Let \(K\) be a non-polar compact set from \(\mathbb{R}^ {m}\), \(m\geq 2\); let \(u:(\mathbb{R}^ {m} \setminus K)\times [0, +\infty ) \rightarrow \mathbb{R}\) be the unique weak solution of the heat equation \[ \Delta u = \frac{\partial u}{\partial t},\;x\in \mathbb{R}^ {m} \setminus K,\;t>0; \quad u(x; 0) = 0,\;x\in \mathbb{R}^ {m} \setminus K; \quad u(x; t) = 1,\;x\in \partial K,\;t > 0. \] The authors give some examples where the geometrical conditions considered by \textit{M. van den Berg} and \textit{J.-F. Le Gall} [Math.
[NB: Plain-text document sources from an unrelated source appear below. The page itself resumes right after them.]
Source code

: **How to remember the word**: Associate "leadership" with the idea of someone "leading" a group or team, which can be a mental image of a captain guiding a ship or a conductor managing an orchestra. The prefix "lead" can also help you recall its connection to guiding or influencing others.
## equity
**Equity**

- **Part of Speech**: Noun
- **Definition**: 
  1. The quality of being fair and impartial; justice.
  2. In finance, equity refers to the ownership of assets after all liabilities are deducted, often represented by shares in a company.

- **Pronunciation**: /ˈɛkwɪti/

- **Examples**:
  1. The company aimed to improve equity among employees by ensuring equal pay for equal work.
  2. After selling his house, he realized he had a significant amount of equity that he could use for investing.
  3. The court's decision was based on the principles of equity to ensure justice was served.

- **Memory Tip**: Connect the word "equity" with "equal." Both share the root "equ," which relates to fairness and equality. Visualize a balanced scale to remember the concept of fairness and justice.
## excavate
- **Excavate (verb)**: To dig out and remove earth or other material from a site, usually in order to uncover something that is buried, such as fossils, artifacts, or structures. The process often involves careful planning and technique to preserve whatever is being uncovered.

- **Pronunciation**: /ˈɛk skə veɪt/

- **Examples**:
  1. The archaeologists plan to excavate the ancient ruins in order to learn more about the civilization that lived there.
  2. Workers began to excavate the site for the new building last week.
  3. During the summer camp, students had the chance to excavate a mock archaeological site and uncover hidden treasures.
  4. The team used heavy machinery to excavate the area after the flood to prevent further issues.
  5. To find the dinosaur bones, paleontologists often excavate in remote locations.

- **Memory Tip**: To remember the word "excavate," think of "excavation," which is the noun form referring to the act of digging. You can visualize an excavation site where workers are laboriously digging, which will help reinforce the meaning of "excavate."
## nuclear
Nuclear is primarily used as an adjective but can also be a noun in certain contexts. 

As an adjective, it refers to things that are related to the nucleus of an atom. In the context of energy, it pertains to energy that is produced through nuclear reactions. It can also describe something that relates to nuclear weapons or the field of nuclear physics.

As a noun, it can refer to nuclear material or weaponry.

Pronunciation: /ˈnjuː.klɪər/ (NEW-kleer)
Z. 215, No. 3, 437--464 (1994; Zbl 0791.58089)] are not satisfied, and the asymptotic behaviour of the total heat flow \(E_ {K}(t):= \int _ {\mathbb{R}^ {m} \setminus K} u(x; t) \,d x\) is different from \(2 \pi ^ {-1/2} A(\partial K) t^ {1/2} + o (t^ {1/2})\) as \(t\rightarrow 0\) (where \(A(\partial K)\) denotes the area of the boundary of \(K\)). In the examples, \(K\) is the closure of the union of some infinite sequence of disjoint, closed balls (``crushed ice model''). The main tool in the proof is the probabilistic interpretation of the weak solution \(u\).